Turkey officially abolished prep schools, known as "dershane" in Turkish, with a new regulation that was implemented today.
Prep schools, a byproduct of a problematic education system necessitating students to take extra classes to prepare for university admission exams, are to be converted into private schools under a government regulation. After the top judiciary authority, the Constitutional Court, ordered the cancellation of a September deadline for the closure of the prep schools, the National Education Ministry came up with a new solution that requires prep schools to be converted into special education courses.
The deadline to apply for the status of special education courses expired today and prep schools that did not apply will be closed down. Figures show 2,396 prep schools applied for the conversion while some 500 prep schools ended their operations since the government announced the decision in 2013. After the Constitutional Court's ruling last month, a new process was initiated to acquire the status of special education courses, which will be different from the status of private schools.

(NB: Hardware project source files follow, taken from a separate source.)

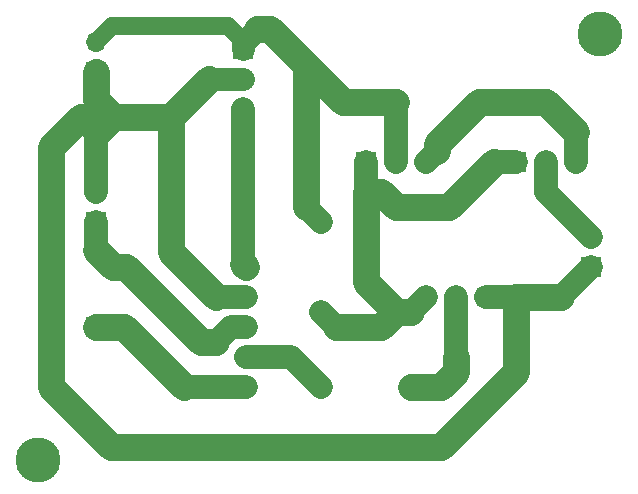
<source format=gbr>
G04 #@! TF.GenerationSoftware,KiCad,Pcbnew,5.0.0-fee4fd1~65~ubuntu17.10.1*
G04 #@! TF.CreationDate,2019-01-01T18:46:40-05:00*
G04 #@! TF.ProjectId,resetter,72657365747465722E6B696361645F70,rev?*
G04 #@! TF.SameCoordinates,Original*
G04 #@! TF.FileFunction,Copper,L2,Bot,Signal*
G04 #@! TF.FilePolarity,Positive*
%FSLAX46Y46*%
G04 Gerber Fmt 4.6, Leading zero omitted, Abs format (unit mm)*
G04 Created by KiCad (PCBNEW 5.0.0-fee4fd1~65~ubuntu17.10.1) date Tue Jan  1 18:46:40 2019*
%MOMM*%
%LPD*%
G01*
G04 APERTURE LIST*
G04 #@! TA.AperFunction,ComponentPad*
%ADD10O,1.700000X1.700000*%
G04 #@! TD*
G04 #@! TA.AperFunction,ComponentPad*
%ADD11R,1.700000X1.700000*%
G04 #@! TD*
G04 #@! TA.AperFunction,ComponentPad*
%ADD12O,1.800000X1.800000*%
G04 #@! TD*
G04 #@! TA.AperFunction,ComponentPad*
%ADD13R,1.800000X1.800000*%
G04 #@! TD*
G04 #@! TA.AperFunction,ComponentPad*
%ADD14O,1.600000X1.600000*%
G04 #@! TD*
G04 #@! TA.AperFunction,ComponentPad*
%ADD15C,1.600000*%
G04 #@! TD*
G04 #@! TA.AperFunction,ComponentPad*
%ADD16R,1.520000X1.520000*%
G04 #@! TD*
G04 #@! TA.AperFunction,ComponentPad*
%ADD17C,1.520000*%
G04 #@! TD*
G04 #@! TA.AperFunction,ViaPad*
%ADD18C,3.810000*%
G04 #@! TD*
G04 #@! TA.AperFunction,Conductor*
%ADD19C,2.286000*%
G04 #@! TD*
G04 #@! TA.AperFunction,Conductor*
%ADD20C,2.032000*%
G04 #@! TD*
G04 #@! TA.AperFunction,Conductor*
%ADD21C,1.905000*%
G04 #@! TD*
G04 #@! TA.AperFunction,Conductor*
%ADD22C,1.524000*%
G04 #@! TD*
G04 APERTURE END LIST*
D10*
G04 #@! TO.P,J1,2*
G04 #@! TO.N,GND*
X56515000Y-46037500D03*
D11*
G04 #@! TO.P,J1,1*
G04 #@! TO.N,Net-(J1-Pad1)*
X56515000Y-48577500D03*
G04 #@! TD*
G04 #@! TO.P,J2,1*
G04 #@! TO.N,Net-(J2-Pad1)*
X56515000Y-57467500D03*
G04 #@! TD*
G04 #@! TO.P,J3,1*
G04 #@! TO.N,GND*
X98425000Y-52387500D03*
D10*
G04 #@! TO.P,J3,2*
G04 #@! TO.N,Net-(J3-Pad2)*
X98425000Y-49847500D03*
G04 #@! TD*
G04 #@! TO.P,J4,2*
G04 #@! TO.N,Net-(J4-Pad2)*
X56515000Y-33337500D03*
D11*
G04 #@! TO.P,J4,1*
G04 #@! TO.N,GND*
X56515000Y-35877500D03*
G04 #@! TD*
D12*
G04 #@! TO.P,Q2,3*
G04 #@! TO.N,Net-(Q2-Pad3)*
X84455000Y-43497500D03*
G04 #@! TO.P,Q2,2*
G04 #@! TO.N,Net-(J4-Pad2)*
X81915000Y-43497500D03*
D13*
G04 #@! TO.P,Q2,1*
G04 #@! TO.N,Net-(Q1-Pad3)*
X79375000Y-43497500D03*
G04 #@! TD*
G04 #@! TO.P,Q3,1*
G04 #@! TO.N,Net-(Q1-Pad3)*
X92075000Y-43497500D03*
D12*
G04 #@! TO.P,Q3,2*
G04 #@! TO.N,Net-(J3-Pad2)*
X94615000Y-43497500D03*
G04 #@! TO.P,Q3,3*
G04 #@! TO.N,Net-(Q2-Pad3)*
X97155000Y-43497500D03*
G04 #@! TD*
D14*
G04 #@! TO.P,R1,2*
G04 #@! TO.N,Net-(R1-Pad2)*
X75565000Y-62547500D03*
D15*
G04 #@! TO.P,R1,1*
G04 #@! TO.N,Net-(Q1-Pad2)*
X83185000Y-62547500D03*
G04 #@! TD*
G04 #@! TO.P,R2,1*
G04 #@! TO.N,Net-(J4-Pad2)*
X75565000Y-48577500D03*
D14*
G04 #@! TO.P,R2,2*
G04 #@! TO.N,Net-(Q1-Pad3)*
X75565000Y-56197500D03*
G04 #@! TD*
D10*
G04 #@! TO.P,U1,3*
G04 #@! TO.N,Net-(U1-Pad3)*
X68961000Y-38989000D03*
G04 #@! TO.P,U1,2*
G04 #@! TO.N,GND*
X68961000Y-36449000D03*
D11*
G04 #@! TO.P,U1,1*
G04 #@! TO.N,Net-(J4-Pad2)*
X68961000Y-33909000D03*
G04 #@! TD*
D10*
G04 #@! TO.P,U2,5*
G04 #@! TO.N,Net-(J2-Pad1)*
X69215000Y-62547500D03*
G04 #@! TO.P,U2,4*
G04 #@! TO.N,Net-(R1-Pad2)*
X69215000Y-60007500D03*
G04 #@! TO.P,U2,3*
G04 #@! TO.N,Net-(J1-Pad1)*
X69215000Y-57467500D03*
G04 #@! TO.P,U2,2*
G04 #@! TO.N,GND*
X69215000Y-54927500D03*
D11*
G04 #@! TO.P,U2,1*
G04 #@! TO.N,Net-(U1-Pad3)*
X69215000Y-52387500D03*
G04 #@! TD*
D16*
G04 #@! TO.P,Q1,1*
G04 #@! TO.N,GND*
X89535000Y-54927500D03*
D17*
G04 #@! TO.P,Q1,3*
G04 #@! TO.N,Net-(Q1-Pad3)*
X84455000Y-54927500D03*
G04 #@! TO.P,Q1,2*
G04 #@! TO.N,Net-(Q1-Pad2)*
X86995000Y-54927500D03*
G04 #@! TD*
D18*
G04 #@! TO.N,*
X99187000Y-32639000D03*
X51562000Y-68707000D03*
G04 #@! TD*
D19*
G04 #@! TO.N,GND*
X56515000Y-38251500D02*
X57951000Y-39687500D01*
X56515000Y-35877500D02*
X56515000Y-38251500D01*
X56515000Y-41123500D02*
X57951000Y-39687500D01*
D20*
X56515000Y-46037500D02*
X56515000Y-41123500D01*
D19*
X62865000Y-51117500D02*
X62865000Y-39687500D01*
X66675000Y-54927500D02*
X62865000Y-51117500D01*
D20*
X69215000Y-54927500D02*
X66675000Y-54927500D01*
D19*
X57951000Y-39687500D02*
X62865000Y-39687500D01*
X55245000Y-39687500D02*
X57951000Y-39687500D01*
X52705000Y-42227500D02*
X55245000Y-39687500D01*
X52705000Y-62547500D02*
X52705000Y-42227500D01*
X57785000Y-67627500D02*
X52705000Y-62547500D01*
D20*
X95885000Y-54927500D02*
X98425000Y-52387500D01*
D19*
X57785000Y-67627500D02*
X85725000Y-67627500D01*
X92075000Y-61277500D02*
X92075000Y-54927500D01*
X85725000Y-67627500D02*
X92075000Y-61277500D01*
X92075000Y-54927500D02*
X95885000Y-54927500D01*
D20*
X92075000Y-54927500D02*
X89535000Y-54927500D01*
D19*
X66103500Y-36449000D02*
X62865000Y-39687500D01*
D21*
X68961000Y-36449000D02*
X66103500Y-36449000D01*
D20*
G04 #@! TO.N,Net-(J1-Pad1)*
X56515000Y-50951500D02*
X56515000Y-48577500D01*
X67945000Y-57467500D02*
X66675000Y-58737500D01*
X69215000Y-57467500D02*
X67945000Y-57467500D01*
D19*
X66675000Y-58737500D02*
X65405000Y-58737500D01*
X65405000Y-58737500D02*
X59055000Y-52387500D01*
X57951000Y-52387500D02*
X56515000Y-50951500D01*
X59055000Y-52387500D02*
X57951000Y-52387500D01*
G04 #@! TO.N,Net-(J2-Pad1)*
X58889000Y-57467500D02*
X63969000Y-62547500D01*
X56515000Y-57467500D02*
X58889000Y-57467500D01*
D20*
X63969000Y-62547500D02*
X69215000Y-62547500D01*
G04 #@! TO.N,Net-(J3-Pad2)*
X94615000Y-46037500D02*
X98425000Y-49847500D01*
X94615000Y-43497500D02*
X94615000Y-46037500D01*
G04 #@! TO.N,Net-(J4-Pad2)*
X81915000Y-43497500D02*
X81915000Y-38417500D01*
X74295000Y-47307500D02*
X75565000Y-48577500D01*
D19*
X71247000Y-32258000D02*
X74295000Y-35306000D01*
X74295000Y-35306000D02*
X74295000Y-47307500D01*
X70104000Y-32258000D02*
X71247000Y-32258000D01*
D21*
X68961000Y-33909000D02*
X68961000Y-33401000D01*
X68961000Y-33401000D02*
X70104000Y-32258000D01*
D19*
X77406500Y-38417500D02*
X74295000Y-35306000D01*
X81915000Y-38417500D02*
X77406500Y-38417500D01*
D22*
X68961000Y-33909000D02*
X68961000Y-33274000D01*
X68961000Y-33274000D02*
X67691000Y-32004000D01*
X57848500Y-32004000D02*
X56515000Y-33337500D01*
X67691000Y-32004000D02*
X57848500Y-32004000D01*
D20*
G04 #@! TO.N,Net-(Q1-Pad3)*
X76835000Y-57467500D02*
X75565000Y-56197500D01*
D19*
X80645000Y-57467500D02*
X76835000Y-57467500D01*
X79375000Y-53657500D02*
X81915000Y-56197500D01*
X81915000Y-56197500D02*
X80645000Y-57467500D01*
X79375000Y-46037500D02*
X79375000Y-53657500D01*
D20*
X79375000Y-43497500D02*
X79375000Y-46037500D01*
D19*
X80645000Y-46037500D02*
X81915000Y-47307500D01*
D22*
X79375000Y-46037500D02*
X80645000Y-46037500D01*
D20*
X83185000Y-56197500D02*
X84455000Y-54927500D01*
D19*
X81915000Y-56197500D02*
X83185000Y-56197500D01*
X81915000Y-47307500D02*
X86360000Y-47307500D01*
X86360000Y-47307500D02*
X90170000Y-43497500D01*
D20*
X90170000Y-43497500D02*
X92075000Y-43497500D01*
D19*
G04 #@! TO.N,Net-(Q1-Pad2)*
X83185000Y-62547500D02*
X85725000Y-62547500D01*
X85725000Y-62547500D02*
X86995000Y-61277500D01*
D20*
X86995000Y-60007500D02*
X86995000Y-54927500D01*
D19*
X86995000Y-60007500D02*
X86995000Y-61277500D01*
D20*
G04 #@! TO.N,Net-(Q2-Pad3)*
X97155000Y-40957500D02*
X97155000Y-43497500D01*
D19*
X94615000Y-38417500D02*
X97155000Y-40957500D01*
X85354999Y-42597501D02*
X85354999Y-41962501D01*
D20*
X84455000Y-43497500D02*
X85354999Y-42597501D01*
D19*
X88900000Y-38417500D02*
X94615000Y-38417500D01*
X85354999Y-41962501D02*
X88900000Y-38417500D01*
D20*
G04 #@! TO.N,Net-(R1-Pad2)*
X73025000Y-60007500D02*
X75565000Y-62547500D01*
X69215000Y-60007500D02*
X73025000Y-60007500D01*
D19*
G04 #@! TO.N,Net-(U1-Pad3)*
X68961000Y-52133500D02*
X69215000Y-52387500D01*
D20*
X68961000Y-38989000D02*
X68961000Y-52133500D01*
G04 #@! TD*
M02*

</source>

Prep schools emerged in the 1960s and turned into a lucrative source of income by attracting students desperate in the face of a curriculum that scarcely prepared them for university admission exams. Their number rose to more than 4,000 in the recent years and thrived despite previous attempts to shut them down in bids to reform the country's educational system. With education reforms, such as the abolition of university admission exams and a better, up-to-date curriculum, failing to be realized by successive governments, they remained a mainstay of the educational system.
The Justice and Development Party (AK Party) had long planned to end the hegemony of prep schools in the education system, and prep schools were first included in future plans for education and development in 2006. The plan was to convert them to private schools and offer free additional courses by the National Education Ministry to prepare students for university admission exams. The free courses will be introduced in the coming months.
The controversial Gülen Movement, accused of attempting to overthrow the government by its infiltrators within the police, the judiciary and other institutions, is among the fiercest critics of the decision to close the prep schools. The movement operates a vast network of prep and private schools. Hundreds of prep schools ruled out applying for the new status, defying the regulations.